I live in a construction zone.
I always thought I was a pretty easy-going person, completely willing to go with the flow. So when the basement flooded on my birthday and we had to replace it all, I thought fine. When we found holes in the foundation and needed them fixed right away, great. Need to change the back siding and a chunk of doors and windows, bring it! We started to see the light in late July as the new basement carpet was due for installation and paint samples had been chosen. Then the upstairs bathroom exploded... and by the upstairs bathroom, I mean the water pipes... and the water destroyed it, the hall, part of the kitchen and the basement. Yes, the basement that was almost fixed from the last flood.
Even with the damage from the bathroom flood, often referred to as our indoor waterfall as that is what it looked like when we discovered it, I just shrugged my shoulders and mopped up (probably helped that I was leaving for the next day for vacation.) As much as the flood sucked, it was way better than it could have been. It could have happened during the next weekend when the entire family would have been away, leaving the water to run for days rather than hours. At least this water damage came from a freak accident and not a natural disaster. We still had four walls, a roof and our health. So all in all, I counted us as very lucky... just very very very pissed off.

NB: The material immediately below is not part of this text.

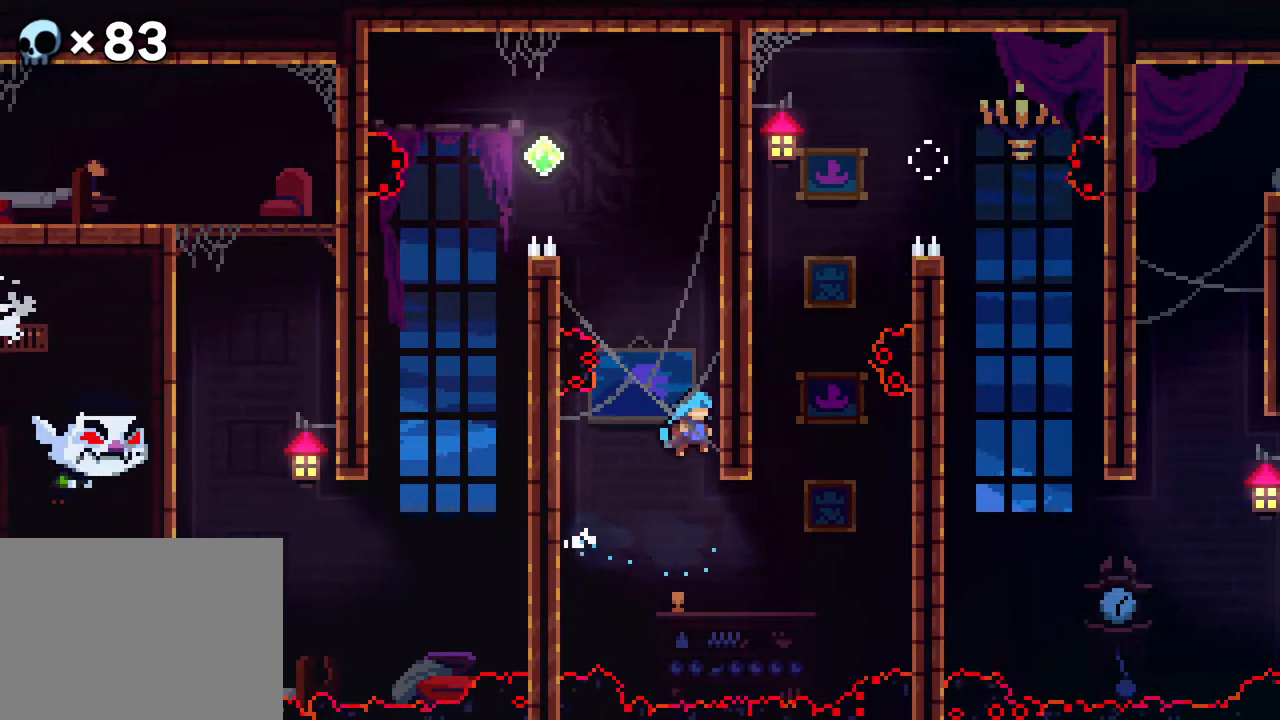
{"buttons": ["A", "R2", "DPAD_LEFT"], "events": [[83, "A", "up"], [167, "DPAD_RIGHT", "up"], [167, "DPAD_UP", "up"], [217, "DPAD_LEFT", "down"], [250, "A", "down"]]}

Construction started almost immediately, a fact I noticed when I got home from my short vacation, and there is no end in sight. I thought we could get everything done before my brother left for school in Ottawa so he could enjoy our new everything... but that's definitely not going to happen.
I know it's not rational but I am frustrated! I am aware that construction does take time; materials needed to be ordered, crews booked, plans drawn up, and then the actual labour needs to occur. But the copious amounts of dust, lack of counter space and not knowing where anything is in the kitchen is really starting to wear me down. It's not fair of me but I wiggle out of meal duty as much as possible because cooking in that situation frustrates me. The end necessitates the means and I know that eventually I am going to be able to cook in a gorgeous kitchen and have a shower in a gorgeous glassed-in upright shower so for now I must live amid dust and noise.
I did manage my first DIY cooking experiment amid the clutter so look out for that soon. Personally I will be looking out for the smoking hot construction guy my mom swears is currently working on the house. I hope she's right and not describing some figment of her imagination that she created to deal with the stress of the house situation. Fingers crossed!